An explanation for this error is detailed in this site.
The two recommended fixes are to run:
>>> pip install --upgrade certifi
and if that doesn’t fix the issue, then run:
>>> open /Applications/Python\ 3.10/Install\ Certificates.command
(Substitute 3.10 in the above command with your current Python version (e.g. 3.11 or 3.12 or 3.13) if necessary.)
Immutability of Metadata Fields¶
Starting with 3.0, ConvoKit disallows mutation on Metadata fields to prevent unintended data loss and ensure the integrity of the corpus metadata backend storage. When accessing a Metadata field, a deep copy of the field is returned to prevent mutation changes to the copy from affecting the backend storage. This behavior is intended to ensure consistency between DB and MEM modes, since permitting mutations to mutable metadata fields in DB mode would solely modify the in-memory data without updating the database, thereby risking potential data loss.
Therefore, all metadata values must be treated as immutable. This does not really make a difference for primitive values like ints and strings,
since those are immutable in Python to begin with.
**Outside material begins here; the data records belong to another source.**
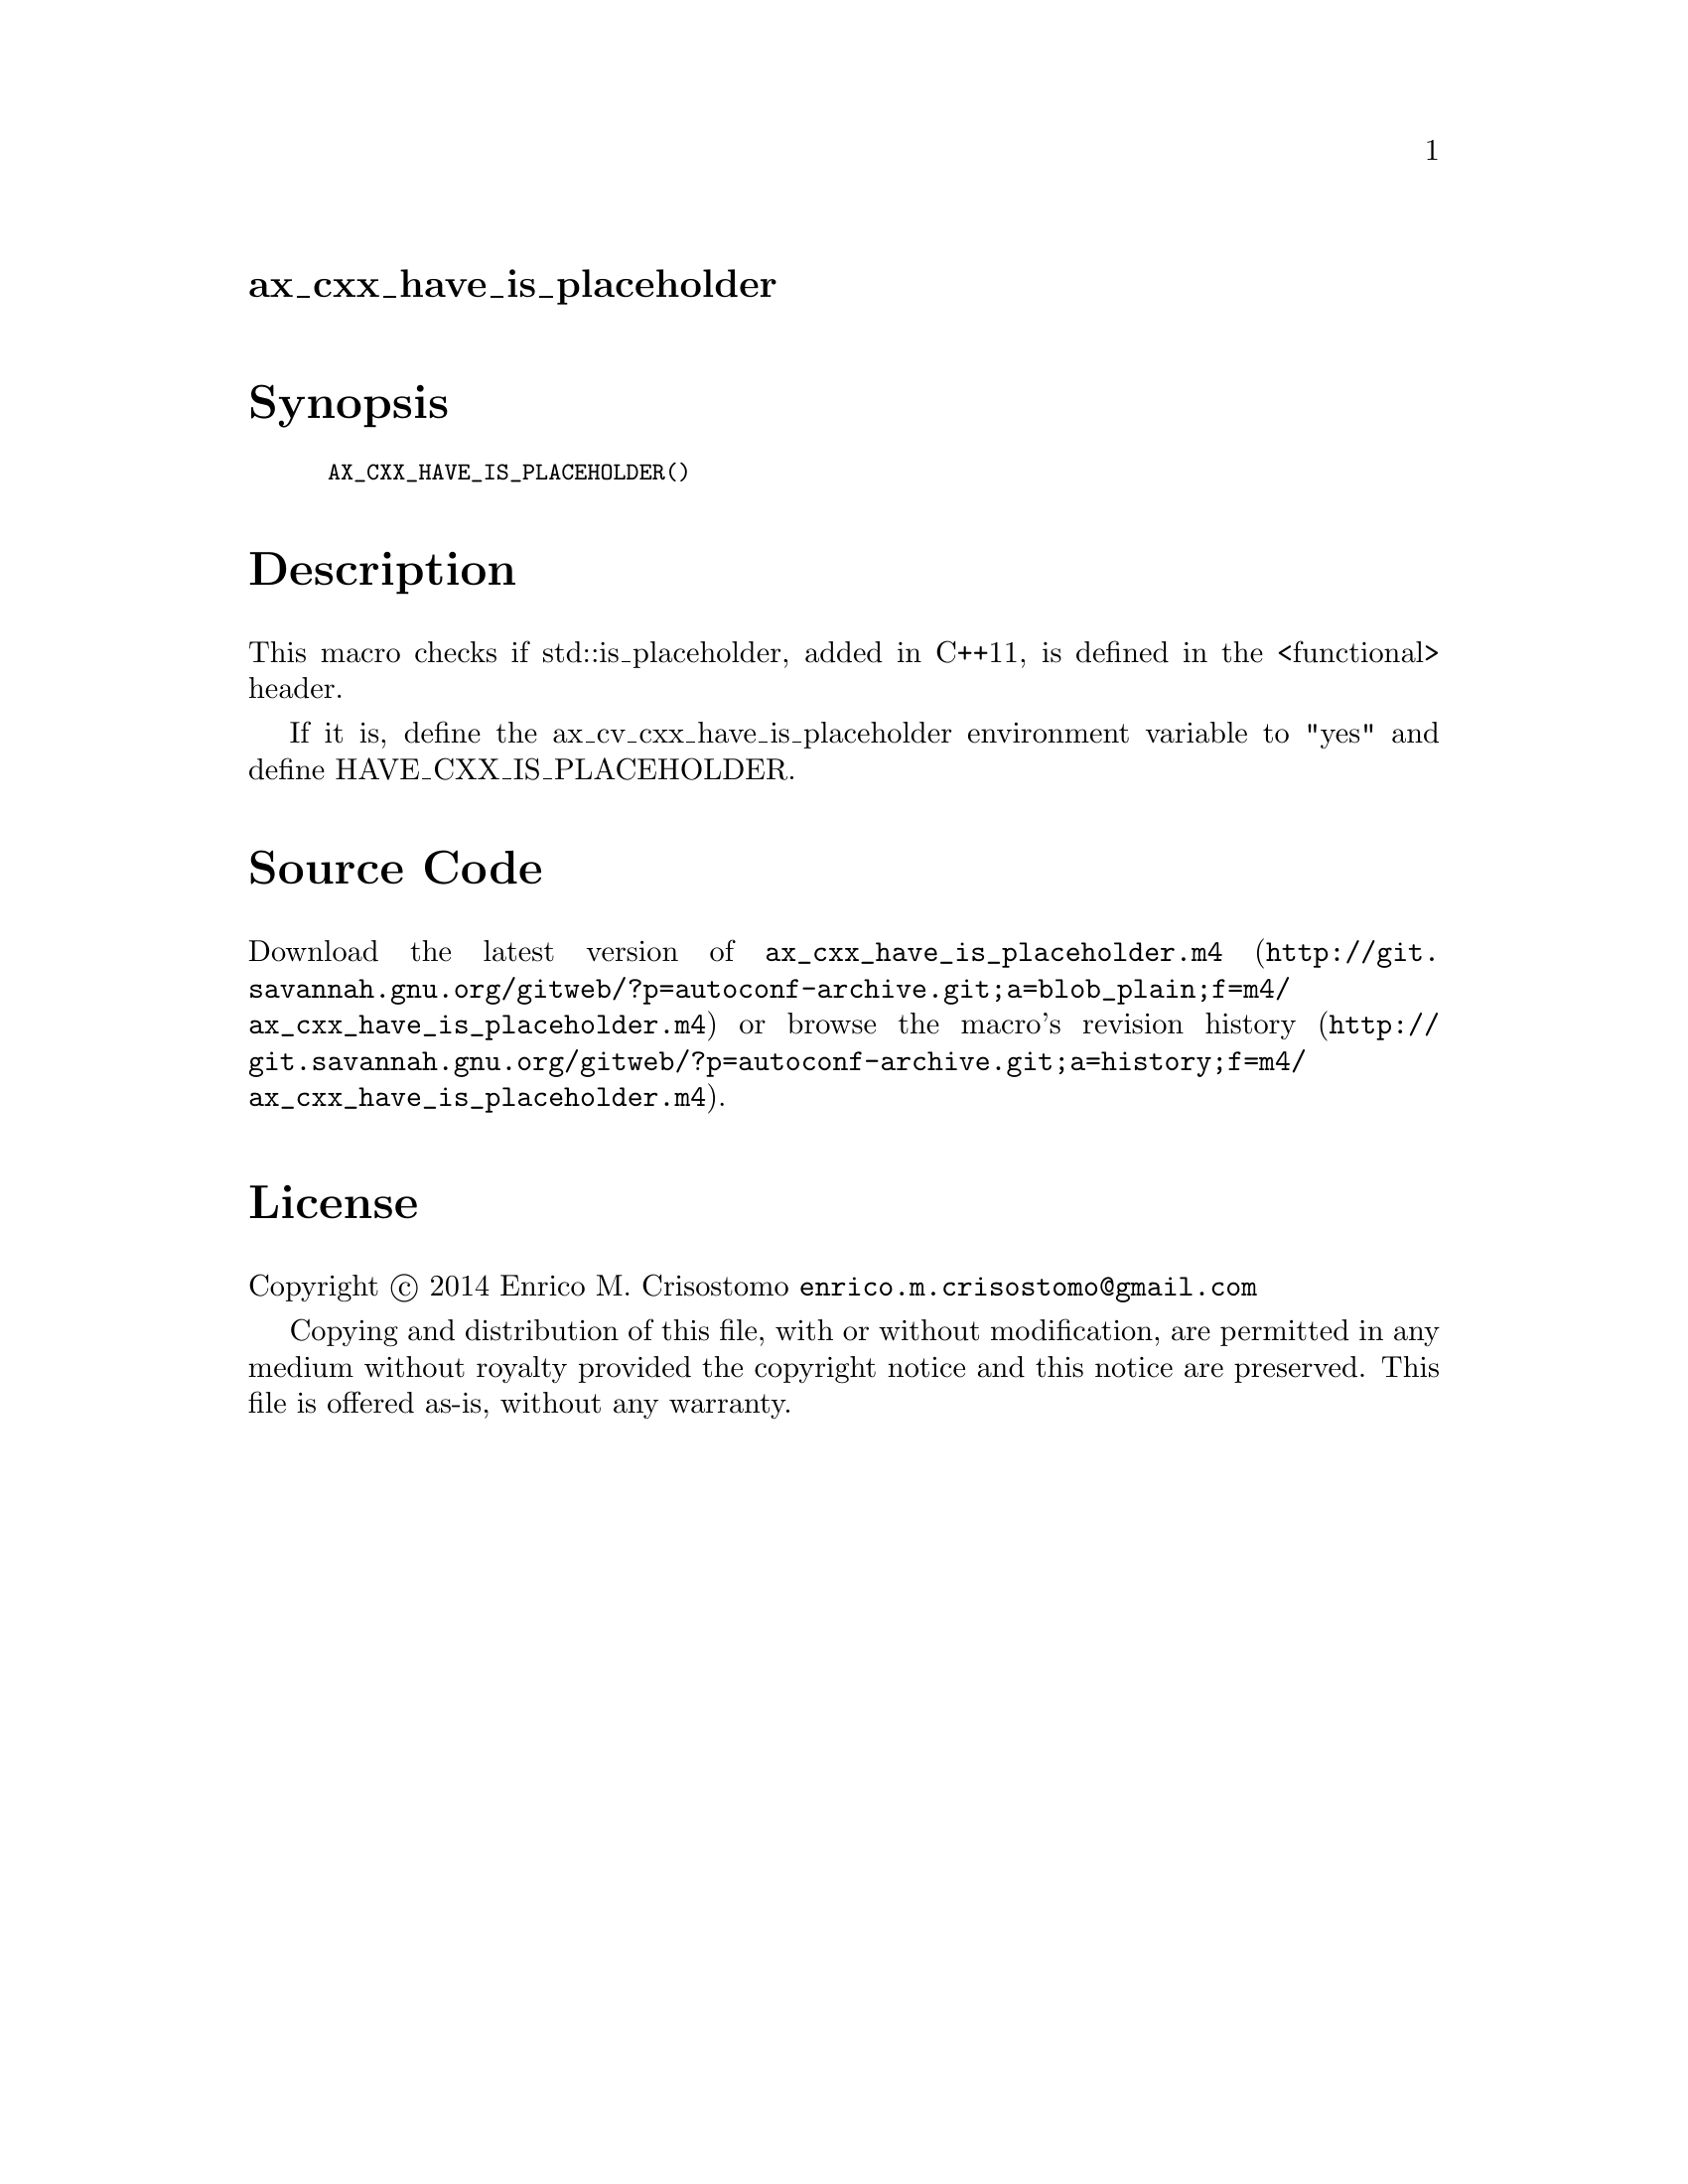 @node ax_cxx_have_is_placeholder
@unnumberedsec ax_cxx_have_is_placeholder

@majorheading Synopsis

@smallexample
AX_CXX_HAVE_IS_PLACEHOLDER()
@end smallexample

@majorheading Description

This macro checks if std::is_placeholder, added in C++11, is defined in
the <functional> header.

If it is, define the ax_cv_cxx_have_is_placeholder environment variable
to "yes" and define HAVE_CXX_IS_PLACEHOLDER.

@majorheading Source Code

Download the
@uref{http://git.savannah.gnu.org/gitweb/?p=autoconf-archive.git;a=blob_plain;f=m4/ax_cxx_have_is_placeholder.m4,latest
version of @file{ax_cxx_have_is_placeholder.m4}} or browse
@uref{http://git.savannah.gnu.org/gitweb/?p=autoconf-archive.git;a=history;f=m4/ax_cxx_have_is_placeholder.m4,the
macro's revision history}.

@majorheading License

@w{Copyright @copyright{} 2014 Enrico M. Crisostomo @email{enrico.m.crisostomo@@gmail.com}}

Copying and distribution of this file, with or without modification, are
permitted in any medium without royalty provided the copyright notice
and this notice are preserved.  This file is offered as-is, without any
warranty.
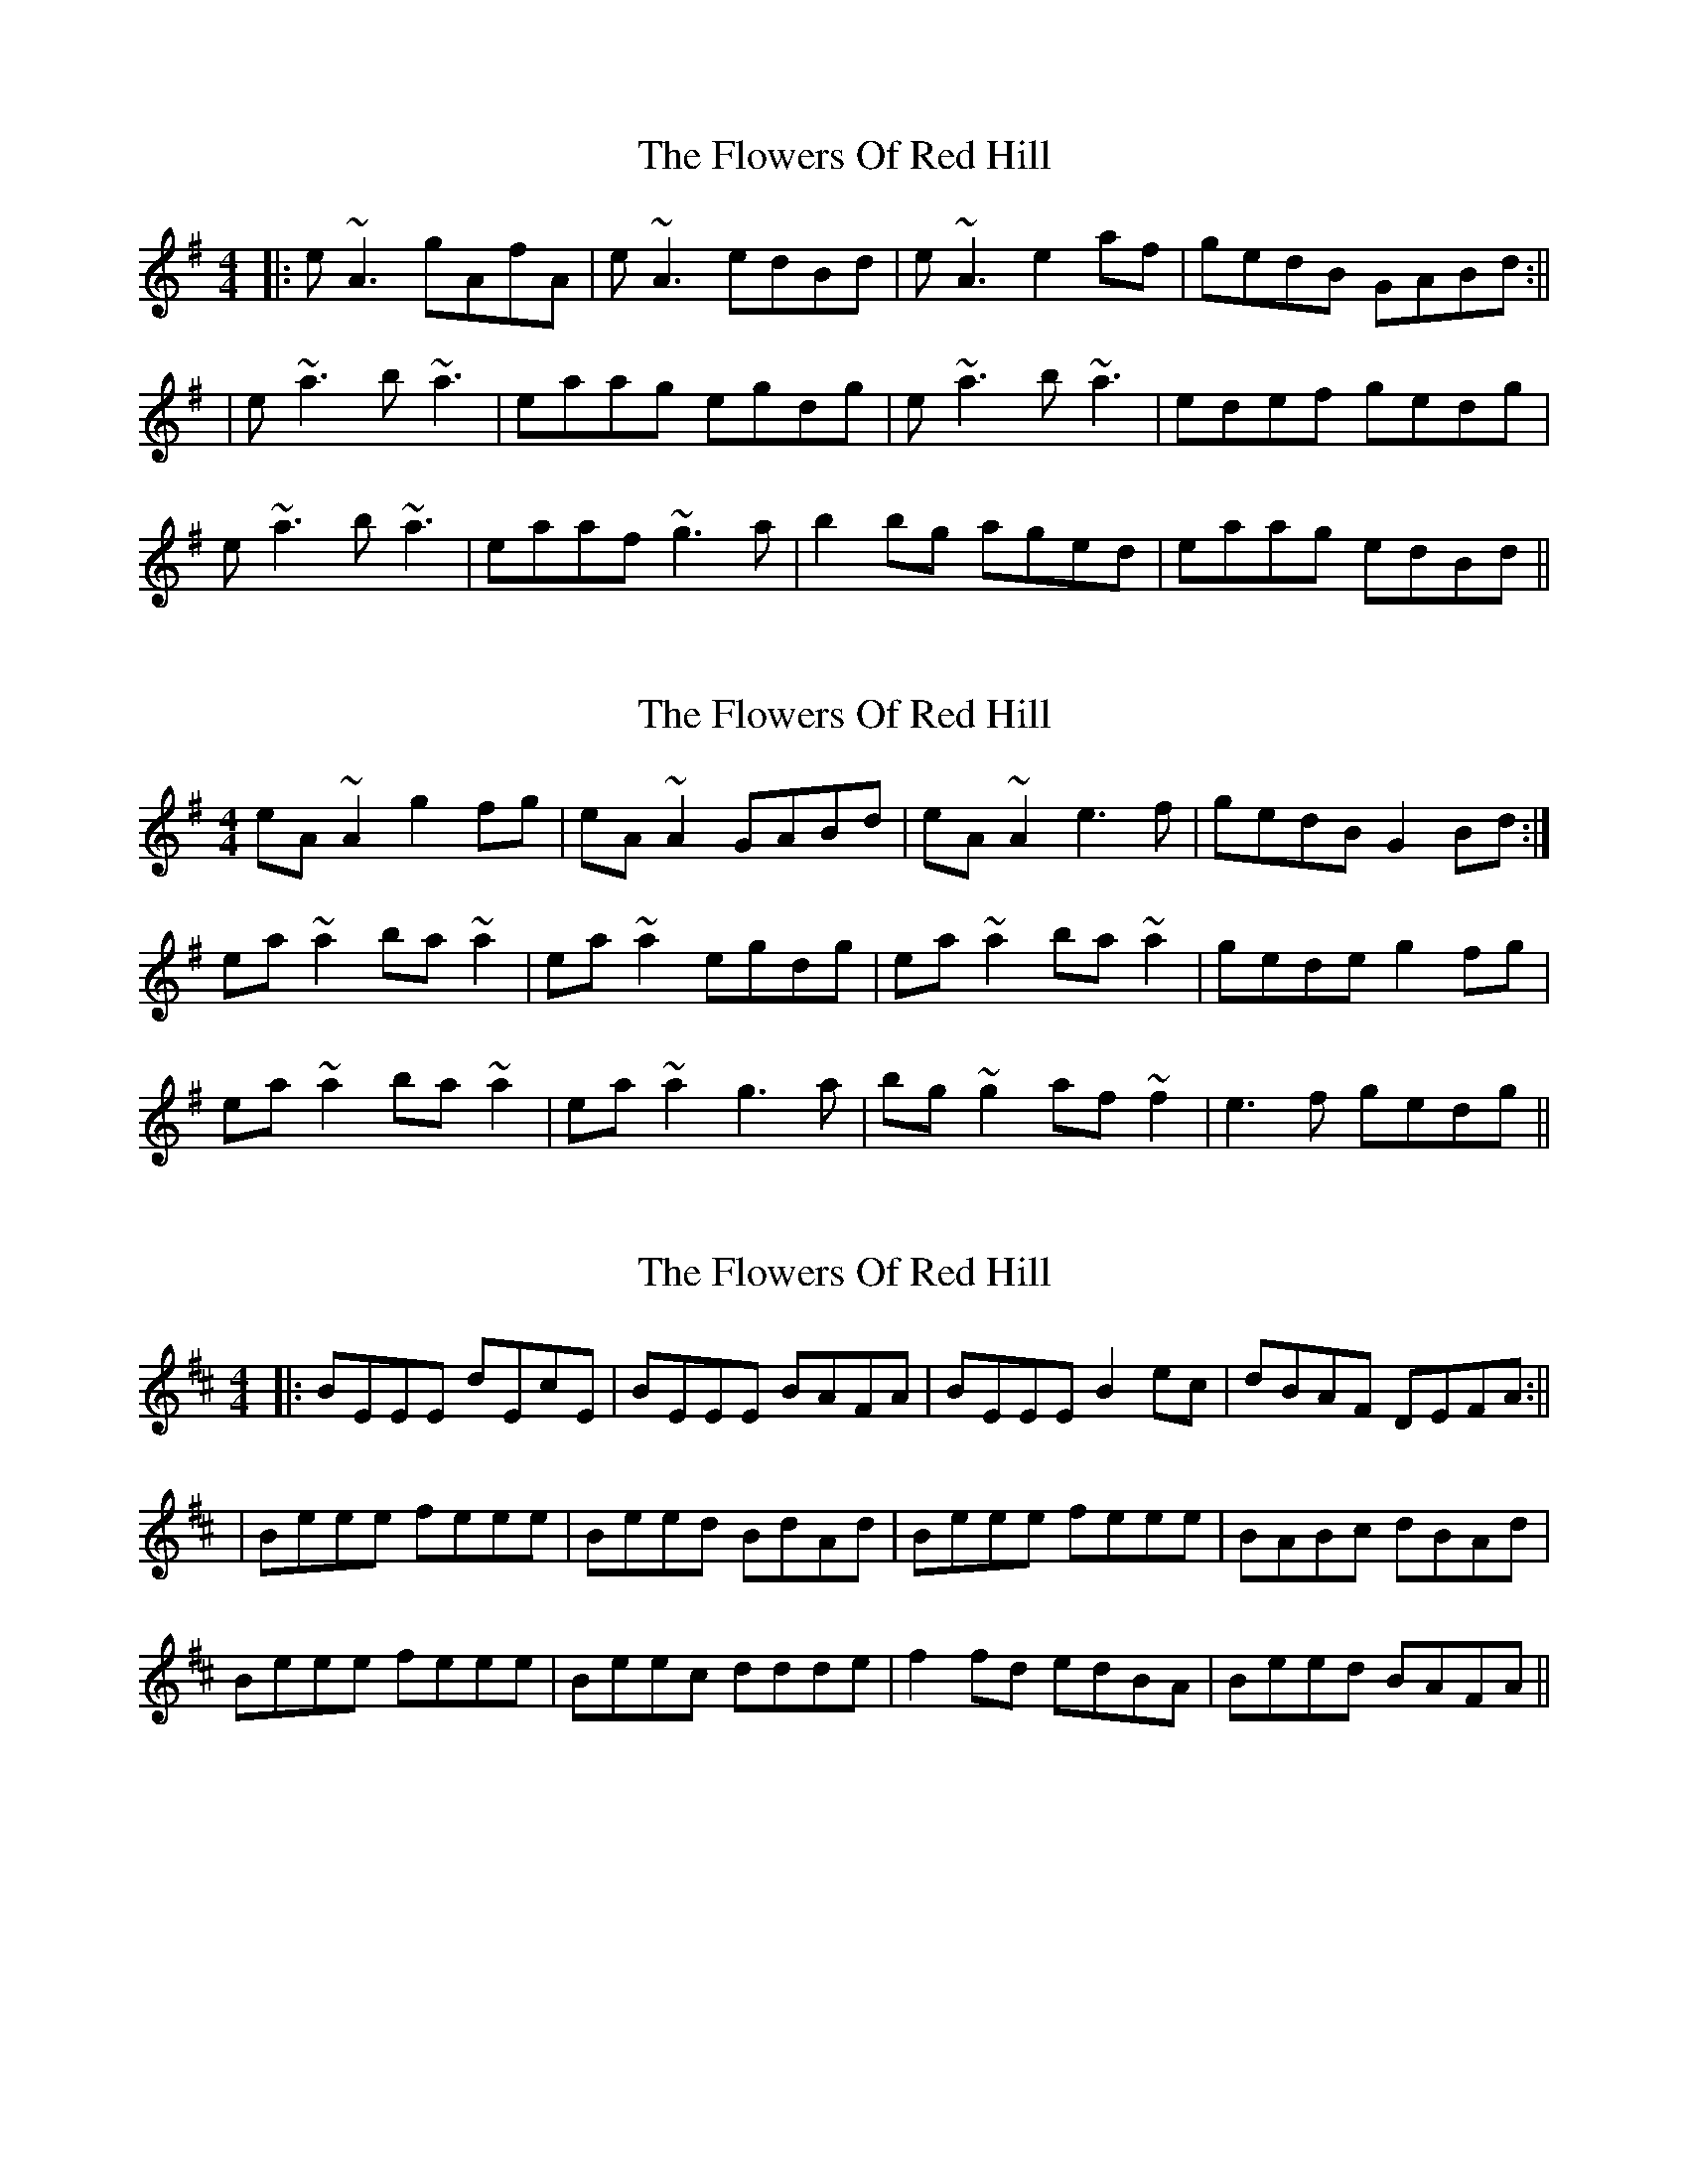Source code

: X: 1
T: Flowers Of Red Hill, The
Z: Josh Kane
S: https://thesession.org/tunes/442#setting442
R: reel
M: 4/4
L: 1/8
K: Ador
|: e~A3 gAfA | e~A3 edBd | e~A3 e2af | gedB GABd :||
| e~a3 b~a3 | eaag egdg | e~a3 b~a3 | edef gedg |
e~a3 b~a3 | eaaf ~g3a | b2bg aged | eaag edBd ||
X: 2
T: Flowers Of Red Hill, The
Z: slainte
S: https://thesession.org/tunes/442#setting13306
R: reel
M: 4/4
L: 1/8
K: Ador
eA~A2 g2fg|eA~A2 GABd|eA~A2 e3f|gedB G2Bd:|ea~a2 ba~a2|ea~a2 egdg|ea~a2 ba~a2|gede g2fg|ea~a2 ba~a2|ea~a2 g3a|bg~g2 af~f2|e3f gedg||
X: 3
T: Flowers Of Red Hill, The
Z: birlibirdie
S: https://thesession.org/tunes/442#setting13307
R: reel
M: 4/4
L: 1/8
K: Edor
|: BEEE dEcE | BEEE BAFA | BEEE B2ec | dBAF DEFA :||| Beee feee | Beed BdAd | Beee feee | BABc dBAd |Beee feee | Beec ddde | f2fd edBA | Beed BAFA ||
X: 4
T: Flowers Of Red Hill, The
Z: JACKB
S: https://thesession.org/tunes/442#setting22850
R: reel
M: 4/4
L: 1/8
K: Ador
|: eA A2 eAfA | eA A2 eAdA | eA A2 e2 af | gedB GA (3Bcd :||
| ea a2 bgag | eaag ed (3Bcd | ea a2 bgag | edef gd (3Bcd |
ea a2 bgag | eaaf g3a | bg g2 aged | eaag ed (3Bcd ||
X: 5
T: Flowers Of Red Hill, The
Z: Mr G. Cunningham
S: https://thesession.org/tunes/442#setting28524
R: reel
M: 4/4
L: 1/8
K: Amix
eA (3AAA gAfA|eA (3AAA (3efe df|eA (3AAA eAaf|gedB GABd:|
|:ea (3aaa ba ag|1eaag edBd|ea (3aaa ba ag|edeg gedg:| aged|edeg gedg||
X: 6
T: Flowers Of Red Hill, The
Z: Dalta na bPíob
S: https://thesession.org/tunes/442#setting28674
R: reel
M: 4/4
L: 1/8
K: Ador
| eA A2 eAgA | eA A2 gAfA | eA A2 e2af | gedB GA (3Bcd |
| eA A2 gAfA | eA A2 eAdA | eA A2 e2af | gedB GA (3Bcd |
| ea a2 ba a2 | eaag egdg | ea a2 ba a2 | e2 ef gd (3Bcd |
ea a2 ba a2 | eaaf g2 ga | b2bg aged | eaag ed(3Bcd ||
X: 7
T: Flowers Of Red Hill, The
Z: Damien Rogeau
S: https://thesession.org/tunes/442#setting29016
R: reel
M: 4/4
L: 1/8
K: Ador
|: "a"e~A3 gAfA | e~A3 "G"eAdA | "a"e~A3 edea | "G"gedB GABd :|
| "a"eaag b2ag | eaag egdg | eaag b2ag | e2de "G"gdBd |
"a"eaag b2ag | edef "G"~g3a | "a"bgaf "G"g2ed | "D/F#"eaag "G"edBd ||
However, code that relies on mutating a more complex type like lists or dictionaries may not work as expected.
For example, suppose the metadata entry "foo"
is a list type, and you access it by saving it to a Python variable as follows:
>>> saved_foo = my_utt.meta["foo"]
Because lists are considered mutable in Python, you might expect the following code to successfully add a new item in the foo
metadata of my_utt
:
>>> saved_foo.append("new value")
However, it will not work starting with the 3.0 version of ConvoKit; the code will run, but only the variable saved_foo
will be affected, not the actual metadata storage of my_utt
.
This is because saved_foo
only contains a copy of the data from the backend storage.
Thus, any operations that are done directly on saved_foo
are done only to the copy, and do not involve any backend storage writes.
It is therefore necessary to treat all metadata objects, regardless of type, as immutable.
Thus, the way to change metadata is the same way you would change an int or string type metadata entry: that is, by completely overwriting it.
For example, to achieve the desired effect with the "foo"
metadata entry from above, you should do the following:
>>> temp_foo = my_utt.meta["foo"]
>>> temp_foo.append("new value")
>>> my_utt.meta["foo"] = temp_foo
By adding the additional line of code that overwrites the "foo"
metadata entry, you are telling ConvoKit that you want to update the value of "foo"
in the storage’s metadata table with a new value, represented by temp_foo
which contains the new additional item.
Thus the contents of temp_foo
will get written to the backend storage as the new value of my_utt.meta["foo"]
, hence updating the metadata as desired.